__Task details__:
Check every line below for the word "floor" and show those that hold it.

▼

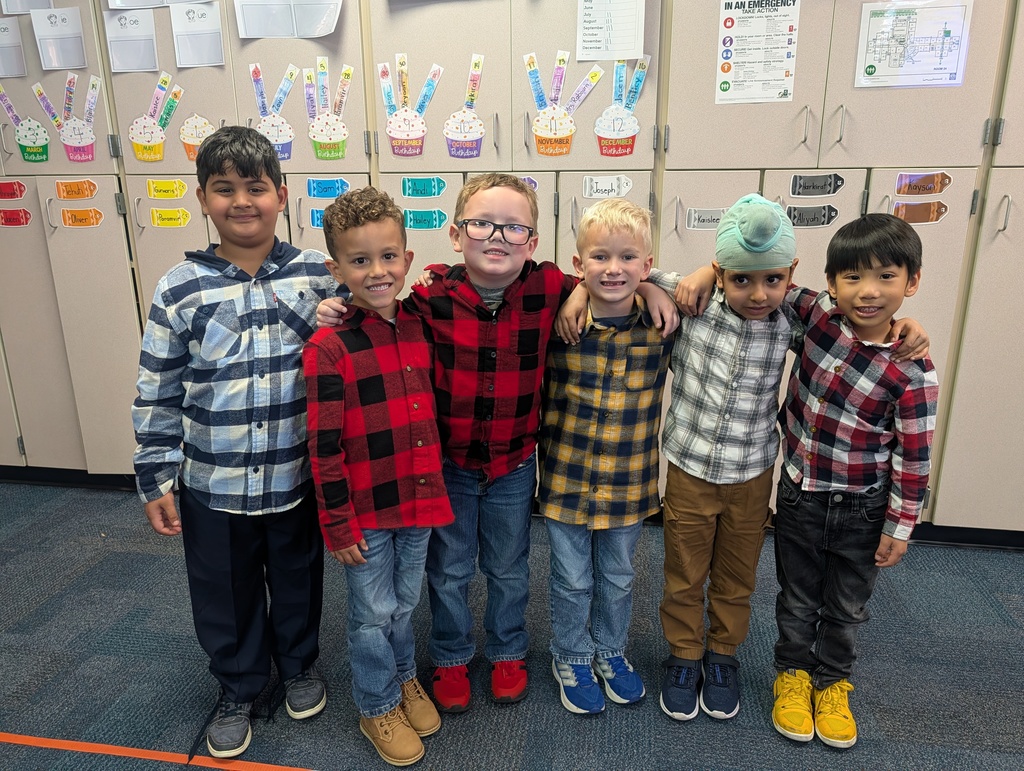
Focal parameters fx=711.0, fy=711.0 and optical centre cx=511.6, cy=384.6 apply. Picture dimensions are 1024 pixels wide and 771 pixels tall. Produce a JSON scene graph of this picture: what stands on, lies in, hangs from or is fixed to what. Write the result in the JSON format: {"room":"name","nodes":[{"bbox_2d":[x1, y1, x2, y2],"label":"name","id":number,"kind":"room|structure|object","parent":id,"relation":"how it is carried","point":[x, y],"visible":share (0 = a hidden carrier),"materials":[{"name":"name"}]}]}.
{"room":"classroom","nodes":[
{"label":"classroom","id":0,"kind":"room"},
{"bbox_2d":[0,477,1023,770],"label":"carpet floor","id":1,"kind":"structure","parent":0,"point":[158,562],"materials":[{"name":"carpet"}]},
{"bbox_2d":[1,733,313,768],"label":"floor tape","id":2,"kind":"object","parent":1,"relation":"on","point":[87,744],"visible":0.97,"materials":[{"name":"orange plastic"}]},
{"bbox_2d":[132,127,349,759],"label":"child","id":3,"kind":"object","parent":1,"relation":"on","point":[261,147],"visible":0.96},
{"bbox_2d":[301,190,453,764],"label":"child","id":4,"kind":"object","parent":1,"relation":"on","point":[362,541],"visible":0.99},
{"bbox_2d":[326,178,662,711],"label":"child","id":5,"kind":"object","parent":1,"relation":"on","point":[519,189],"visible":0.84},
{"bbox_2d":[1,0,1021,535],"label":"locker cabinet","id":6,"kind":"object","parent":1,"relation":"on","point":[831,111],"visible":0.5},
{"bbox_2d":[0,16,25,78],"label":"paper sheet","id":7,"kind":"object","parent":6,"relation":"attached to","point":[16,28],"visible":1,"materials":[{"name":"white paper"}]},
{"bbox_2d":[0,180,25,199],"label":"label","id":8,"kind":"object","parent":6,"relation":"attached to","point":[20,191],"visible":0.97,"materials":[{"name":"red paper"}]},
{"bbox_2d":[0,208,31,226],"label":"label","id":9,"kind":"object","parent":6,"relation":"attached to","point":[16,219],"visible":0.97,"materials":[{"name":"red paper"}]},
{"bbox_2d":[0,82,51,162],"label":"cutout","id":10,"kind":"object","parent":6,"relation":"attached to","point":[46,151],"visible":0.99,"materials":[{"name":"paper"}]},
{"bbox_2d":[0,0,53,14],"label":"paper sheet","id":11,"kind":"object","parent":6,"relation":"attached to","point":[46,3],"visible":0.93,"materials":[{"name":"white paper"}]},
{"bbox_2d":[30,6,88,71],"label":"paper sheet","id":12,"kind":"object","parent":6,"relation":"attached to","point":[57,13],"visible":0.98,"materials":[{"name":"white paper"}]},
{"bbox_2d":[30,68,98,163],"label":"cutout","id":13,"kind":"object","parent":6,"relation":"attached to","point":[69,140],"visible":0.98,"materials":[{"name":"paper"}]},
{"bbox_2d":[54,179,96,199],"label":"label","id":14,"kind":"object","parent":6,"relation":"attached to","point":[69,193],"visible":0.96,"materials":[{"name":"orange paper"}]},
{"bbox_2d":[60,207,103,227],"label":"label","id":15,"kind":"object","parent":6,"relation":"attached to","point":[91,212],"visible":0.97,"materials":[{"name":"orange paper"}]},
{"bbox_2d":[103,8,158,72],"label":"paper sheet","id":16,"kind":"object","parent":6,"relation":"attached to","point":[151,22],"visible":0.97,"materials":[{"name":"white paper"}]},
{"bbox_2d":[126,70,183,161],"label":"cutout","id":17,"kind":"object","parent":6,"relation":"attached to","point":[143,138],"visible":0.99,"materials":[{"name":"paper"}]},
{"bbox_2d":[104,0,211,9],"label":"paper sheet","id":18,"kind":"object","parent":6,"relation":"attached to","point":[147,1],"visible":0.98,"materials":[{"name":"white paper"}]},
{"bbox_2d":[146,179,186,198],"label":"label","id":19,"kind":"object","parent":6,"relation":"attached to","point":[181,189],"visible":0.96,"materials":[{"name":"yellow paper"}]},
{"bbox_2d":[150,207,190,227],"label":"name label","id":20,"kind":"object","parent":6,"relation":"attached to","point":[155,219],"visible":0.97,"materials":[{"name":"yellow paper"}]},
{"bbox_2d":[179,114,214,160],"label":"cutout","id":21,"kind":"object","parent":6,"relation":"attached to","point":[196,142],"visible":0.91,"materials":[{"name":"paper"}]},
{"bbox_2d":[170,1,225,68],"label":"paper sheet","id":22,"kind":"object","parent":6,"relation":"attached to","point":[179,62],"visible":0.98,"materials":[{"name":"white paper"}]},
{"bbox_2d":[248,61,298,162],"label":"cutout","id":23,"kind":"object","parent":6,"relation":"attached to","point":[257,68],"visible":0.94,"materials":[{"name":"paper"}]},
{"bbox_2d":[234,0,342,39],"label":"paper sheet","id":24,"kind":"object","parent":6,"relation":"attached to","point":[261,34],"visible":0.97,"materials":[{"name":"white paper"}]},
{"bbox_2d":[309,207,324,228],"label":"name label","id":25,"kind":"object","parent":6,"relation":"attached to","point":[317,219],"visible":0.31,"materials":[{"name":"blue paper"}]},
{"bbox_2d":[307,177,349,198],"label":"label","id":26,"kind":"object","parent":6,"relation":"attached to","point":[315,193],"visible":0.97,"materials":[{"name":"blue paper"}]},
{"bbox_2d":[305,57,351,160],"label":"cutout","id":27,"kind":"object","parent":6,"relation":"attached to","point":[317,138],"visible":0.98,"materials":[{"name":"paper"}]},
{"bbox_2d":[382,57,443,158],"label":"cutout","id":28,"kind":"object","parent":6,"relation":"attached to","point":[409,134],"visible":0.98,"materials":[{"name":"paper"}]},
{"bbox_2d":[402,176,445,197],"label":"label","id":29,"kind":"object","parent":6,"relation":"attached to","point":[416,189],"visible":0.96,"materials":[{"name":"teal paper"}]},
{"bbox_2d":[402,208,446,229],"label":"name label","id":30,"kind":"object","parent":6,"relation":"attached to","point":[416,219],"visible":0.97,"materials":[{"name":"teal paper"}]},
{"bbox_2d":[445,53,485,159],"label":"cutout","id":31,"kind":"object","parent":6,"relation":"attached to","point":[450,130],"visible":0.98,"materials":[{"name":"paper"}]},
{"bbox_2d":[519,175,538,190],"label":"label","id":32,"kind":"object","parent":6,"relation":"attached to","point":[532,181],"visible":0.31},
{"bbox_2d":[524,51,604,155],"label":"cutout","id":33,"kind":"object","parent":6,"relation":"attached to","point":[556,121],"visible":0.98,"materials":[{"name":"paper"}]},
{"bbox_2d":[582,174,631,199],"label":"label","id":34,"kind":"object","parent":6,"relation":"attached to","point":[594,189],"visible":0.98,"materials":[{"name":"white paper"}]},
{"bbox_2d":[575,0,645,60],"label":"paper sheet","id":35,"kind":"object","parent":6,"relation":"attached to","point":[635,47],"visible":0.98,"materials":[{"name":"white paper"}]},
{"bbox_2d":[595,56,649,157],"label":"cutout","id":36,"kind":"object","parent":6,"relation":"attached to","point":[620,134],"visible":0.99,"materials":[{"name":"paper"}]},
{"bbox_2d":[686,207,725,229],"label":"label","id":37,"kind":"object","parent":6,"relation":"attached to","point":[702,219],"visible":0.85,"materials":[{"name":"grey paper"}]},
{"bbox_2d":[716,0,800,103],"label":"poster","id":38,"kind":"object","parent":6,"relation":"attached to","point":[784,58],"visible":0.99,"materials":[{"name":"paper"}]},
{"bbox_2d":[785,204,836,227],"label":"label","id":39,"kind":"object","parent":6,"relation":"attached to","point":[822,223],"visible":0.97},
{"bbox_2d":[789,172,843,196],"label":"label","id":40,"kind":"object","parent":6,"relation":"attached to","point":[803,189],"visible":0.96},
{"bbox_2d":[853,0,973,87],"label":"poster","id":41,"kind":"object","parent":6,"relation":"attached to","point":[885,26],"visible":0.95,"materials":[{"name":"paper"}]},
{"bbox_2d":[893,200,946,224],"label":"label","id":42,"kind":"object","parent":6,"relation":"attached to","point":[908,217],"visible":0.95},
{"bbox_2d":[894,171,951,196],"label":"label","id":43,"kind":"object","parent":6,"relation":"attached to","point":[911,189],"visible":0.97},
{"bbox_2d":[537,199,678,715],"label":"child","id":44,"kind":"object","parent":1,"relation":"on","point":[590,352],"visible":0.98},
{"bbox_2d":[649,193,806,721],"label":"person","id":45,"kind":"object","parent":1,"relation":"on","point":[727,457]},
{"bbox_2d":[714,195,797,271],"label":"turban","id":46,"kind":"object","parent":45,"relation":"on","point":[771,206],"visible":0.98,"materials":[{"name":"fabric"}]},
{"bbox_2d":[766,209,940,744],"label":"child","id":47,"kind":"object","parent":1,"relation":"on","point":[859,481],"visible":0.98}
]}

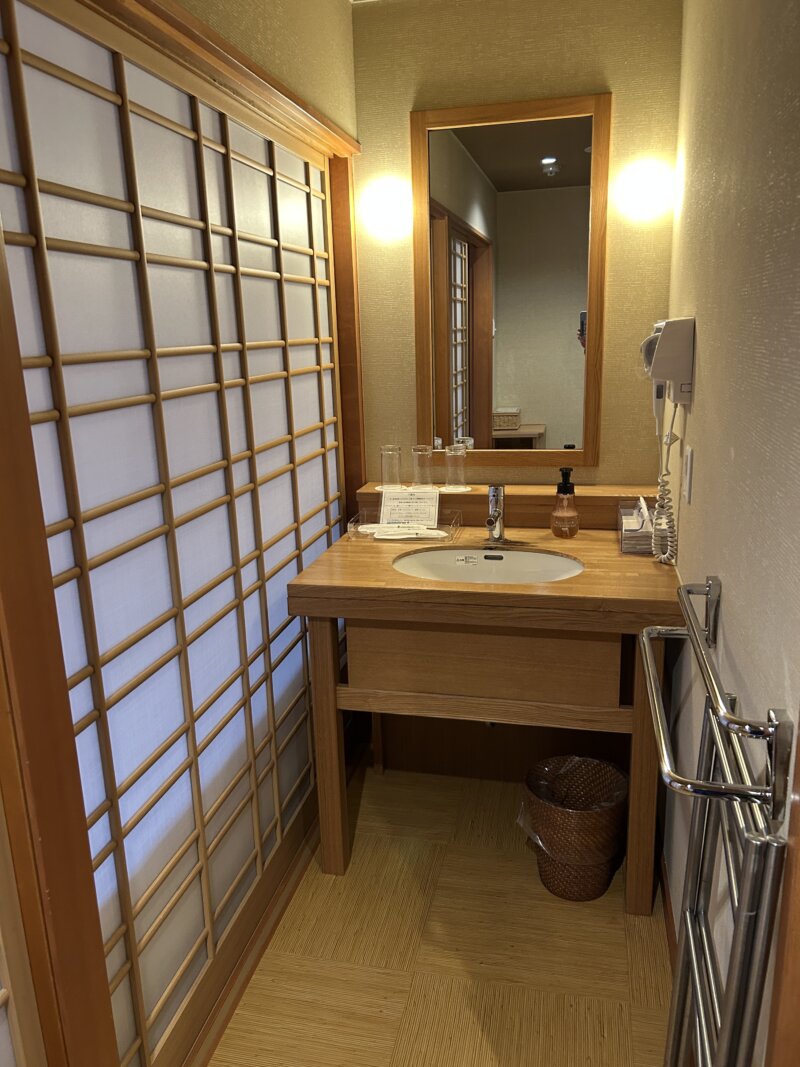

▲

__Solution below__:
{"bbox_2d":[0,477,1023,770],"label":"carpet floor","id":1,"kind":"structure","parent":0,"point":[158,562],"materials":[{"name":"carpet"}]},
{"bbox_2d":[1,733,313,768],"label":"floor tape","id":2,"kind":"object","parent":1,"relation":"on","point":[87,744],"visible":0.97,"materials":[{"name":"orange plastic"}]},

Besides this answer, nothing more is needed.